Can I just add that I know plenty of people who have been fooled by Gwyneth Paltrow (in Sliding Doors)? Even seeing it while ‘knowledgeable’, she was hard to fault as an annoying home-counties public-school idiot
There have been plenty of threads about this in the past. I’m not griping, just saying that if you’re interested in this subject there’s plenty of Doper opinion for you to peruse.
The Spinal Tap guys are generally considered to have done a very good job indeed. It helps that British rock stars of the 1960s and 70s tended to pick up a slightly transatlantic twang, but they fooled plenty of Brits too.

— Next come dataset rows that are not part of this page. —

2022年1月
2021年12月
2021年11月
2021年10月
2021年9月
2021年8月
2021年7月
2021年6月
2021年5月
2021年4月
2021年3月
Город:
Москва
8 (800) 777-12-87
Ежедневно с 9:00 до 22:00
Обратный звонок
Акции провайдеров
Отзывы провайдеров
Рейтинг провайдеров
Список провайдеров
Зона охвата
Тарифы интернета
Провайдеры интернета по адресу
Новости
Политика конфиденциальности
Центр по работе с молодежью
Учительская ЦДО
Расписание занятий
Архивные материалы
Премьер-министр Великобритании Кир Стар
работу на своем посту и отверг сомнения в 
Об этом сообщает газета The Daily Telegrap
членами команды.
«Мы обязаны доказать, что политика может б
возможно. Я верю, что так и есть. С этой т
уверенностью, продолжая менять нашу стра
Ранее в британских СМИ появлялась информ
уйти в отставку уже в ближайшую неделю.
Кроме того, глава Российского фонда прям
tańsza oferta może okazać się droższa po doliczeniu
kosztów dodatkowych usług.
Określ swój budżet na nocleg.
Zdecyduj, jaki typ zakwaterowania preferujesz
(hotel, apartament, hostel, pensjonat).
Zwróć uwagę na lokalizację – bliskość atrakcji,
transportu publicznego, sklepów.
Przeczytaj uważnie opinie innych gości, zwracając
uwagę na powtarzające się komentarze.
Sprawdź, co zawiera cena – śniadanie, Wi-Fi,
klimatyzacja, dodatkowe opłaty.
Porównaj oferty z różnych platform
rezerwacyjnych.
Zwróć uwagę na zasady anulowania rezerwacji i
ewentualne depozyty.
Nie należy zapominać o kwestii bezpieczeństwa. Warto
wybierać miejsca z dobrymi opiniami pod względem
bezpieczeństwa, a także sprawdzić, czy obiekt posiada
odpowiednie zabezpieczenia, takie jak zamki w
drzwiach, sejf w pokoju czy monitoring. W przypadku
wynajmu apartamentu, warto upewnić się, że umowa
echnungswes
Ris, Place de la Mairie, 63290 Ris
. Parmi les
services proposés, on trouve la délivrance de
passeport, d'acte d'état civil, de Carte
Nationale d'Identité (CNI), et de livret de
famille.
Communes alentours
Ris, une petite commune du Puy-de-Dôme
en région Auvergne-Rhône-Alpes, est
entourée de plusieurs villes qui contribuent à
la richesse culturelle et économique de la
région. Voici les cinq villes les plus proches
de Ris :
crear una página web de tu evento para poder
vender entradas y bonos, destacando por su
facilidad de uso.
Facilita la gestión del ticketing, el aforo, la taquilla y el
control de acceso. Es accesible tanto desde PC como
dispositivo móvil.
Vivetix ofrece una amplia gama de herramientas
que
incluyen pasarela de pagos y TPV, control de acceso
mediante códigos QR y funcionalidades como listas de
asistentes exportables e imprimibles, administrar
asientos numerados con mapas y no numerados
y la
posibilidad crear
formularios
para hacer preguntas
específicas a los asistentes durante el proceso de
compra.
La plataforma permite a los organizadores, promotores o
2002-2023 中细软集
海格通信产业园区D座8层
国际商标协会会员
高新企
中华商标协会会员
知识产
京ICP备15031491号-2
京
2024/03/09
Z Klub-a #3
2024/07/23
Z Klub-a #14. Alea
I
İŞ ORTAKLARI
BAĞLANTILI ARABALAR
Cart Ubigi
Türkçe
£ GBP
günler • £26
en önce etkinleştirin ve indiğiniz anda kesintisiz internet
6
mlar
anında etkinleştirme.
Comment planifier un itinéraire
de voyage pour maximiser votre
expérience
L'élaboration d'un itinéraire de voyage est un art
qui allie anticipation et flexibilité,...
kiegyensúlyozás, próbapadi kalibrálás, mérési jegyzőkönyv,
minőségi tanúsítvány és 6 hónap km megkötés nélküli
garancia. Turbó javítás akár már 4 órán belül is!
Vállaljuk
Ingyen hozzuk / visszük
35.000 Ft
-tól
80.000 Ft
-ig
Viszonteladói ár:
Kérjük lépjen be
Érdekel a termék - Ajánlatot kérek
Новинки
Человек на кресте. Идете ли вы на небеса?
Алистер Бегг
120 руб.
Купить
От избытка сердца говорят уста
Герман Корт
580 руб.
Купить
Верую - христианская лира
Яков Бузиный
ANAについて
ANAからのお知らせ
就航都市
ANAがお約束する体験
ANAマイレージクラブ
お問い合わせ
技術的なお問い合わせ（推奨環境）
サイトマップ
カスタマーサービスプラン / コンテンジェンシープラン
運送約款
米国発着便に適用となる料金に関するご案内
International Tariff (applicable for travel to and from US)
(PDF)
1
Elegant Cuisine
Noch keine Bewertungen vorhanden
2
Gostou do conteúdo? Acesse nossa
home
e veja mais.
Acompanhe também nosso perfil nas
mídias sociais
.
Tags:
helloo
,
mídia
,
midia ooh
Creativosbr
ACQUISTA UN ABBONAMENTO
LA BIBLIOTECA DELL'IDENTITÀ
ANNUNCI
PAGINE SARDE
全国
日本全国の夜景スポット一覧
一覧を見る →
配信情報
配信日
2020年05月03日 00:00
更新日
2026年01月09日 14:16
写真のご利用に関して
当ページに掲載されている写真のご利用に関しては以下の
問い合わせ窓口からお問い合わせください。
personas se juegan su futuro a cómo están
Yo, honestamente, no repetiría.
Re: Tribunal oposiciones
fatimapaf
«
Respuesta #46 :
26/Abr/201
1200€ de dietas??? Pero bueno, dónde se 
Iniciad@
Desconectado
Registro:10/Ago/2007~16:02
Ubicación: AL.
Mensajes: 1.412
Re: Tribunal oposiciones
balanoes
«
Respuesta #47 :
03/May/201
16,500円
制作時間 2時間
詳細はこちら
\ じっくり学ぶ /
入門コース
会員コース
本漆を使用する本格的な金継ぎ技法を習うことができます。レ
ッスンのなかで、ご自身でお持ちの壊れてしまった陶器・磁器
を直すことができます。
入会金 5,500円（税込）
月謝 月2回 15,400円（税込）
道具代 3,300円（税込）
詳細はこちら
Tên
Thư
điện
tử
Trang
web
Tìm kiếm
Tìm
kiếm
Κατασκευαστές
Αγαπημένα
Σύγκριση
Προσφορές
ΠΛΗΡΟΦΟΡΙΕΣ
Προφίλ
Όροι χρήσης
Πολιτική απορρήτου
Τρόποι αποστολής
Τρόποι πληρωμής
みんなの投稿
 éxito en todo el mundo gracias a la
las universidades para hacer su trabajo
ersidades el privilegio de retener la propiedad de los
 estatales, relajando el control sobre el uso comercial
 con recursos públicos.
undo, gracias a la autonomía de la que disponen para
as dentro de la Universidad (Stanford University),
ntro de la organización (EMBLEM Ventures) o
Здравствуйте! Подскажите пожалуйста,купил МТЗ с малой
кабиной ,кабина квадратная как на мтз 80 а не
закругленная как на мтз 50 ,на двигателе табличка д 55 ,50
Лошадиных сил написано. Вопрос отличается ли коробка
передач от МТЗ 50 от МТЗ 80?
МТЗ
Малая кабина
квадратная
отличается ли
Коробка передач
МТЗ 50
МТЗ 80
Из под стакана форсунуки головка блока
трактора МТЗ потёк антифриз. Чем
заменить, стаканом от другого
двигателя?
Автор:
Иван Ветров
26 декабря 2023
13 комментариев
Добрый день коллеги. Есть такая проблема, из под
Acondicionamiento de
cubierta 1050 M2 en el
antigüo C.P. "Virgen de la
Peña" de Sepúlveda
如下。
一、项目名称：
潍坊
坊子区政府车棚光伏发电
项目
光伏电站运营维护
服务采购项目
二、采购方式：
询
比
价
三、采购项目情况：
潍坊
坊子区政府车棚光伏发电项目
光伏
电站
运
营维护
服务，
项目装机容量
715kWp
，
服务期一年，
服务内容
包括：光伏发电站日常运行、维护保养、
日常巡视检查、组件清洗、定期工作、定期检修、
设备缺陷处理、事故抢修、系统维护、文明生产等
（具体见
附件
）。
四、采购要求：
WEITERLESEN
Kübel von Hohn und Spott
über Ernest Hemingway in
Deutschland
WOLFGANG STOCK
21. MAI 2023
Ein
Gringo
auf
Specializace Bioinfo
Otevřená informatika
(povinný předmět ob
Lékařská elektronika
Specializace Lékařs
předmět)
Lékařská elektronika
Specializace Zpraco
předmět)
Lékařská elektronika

Gwyneth Paltrow is really good, at southern British accents at least (I haven’t heard her attempt at a Birmingham accent yet). She’s got the glottal stops and the vowel sounds that you don’t hear in American English, everything. Perhaps sometimes she overdoes it and sounds almost hyper-British - her accent in Shakespeare in Love sounded stilted to me, but in Sliding Doors she was spot-on. I wouldn’t have known that she wasn’t British.
Ah, the luminous Ms Paltrow can indeed do the Brit quite well (e.g. in “Sliding Doors”). But she could be speaking Swahili for all I care.
And, yep, the geezers in “Spinal Tap” were indeed consistently believable. Of course, there’s always Ms Streep. So on reflection I’m probably blinded by the atrociousness of Dick Van Dyke. And Anthony La Paglia as Daphne’s “Mancunian” (tee hee) brother in “Frasier” - but he’s from Adelaide.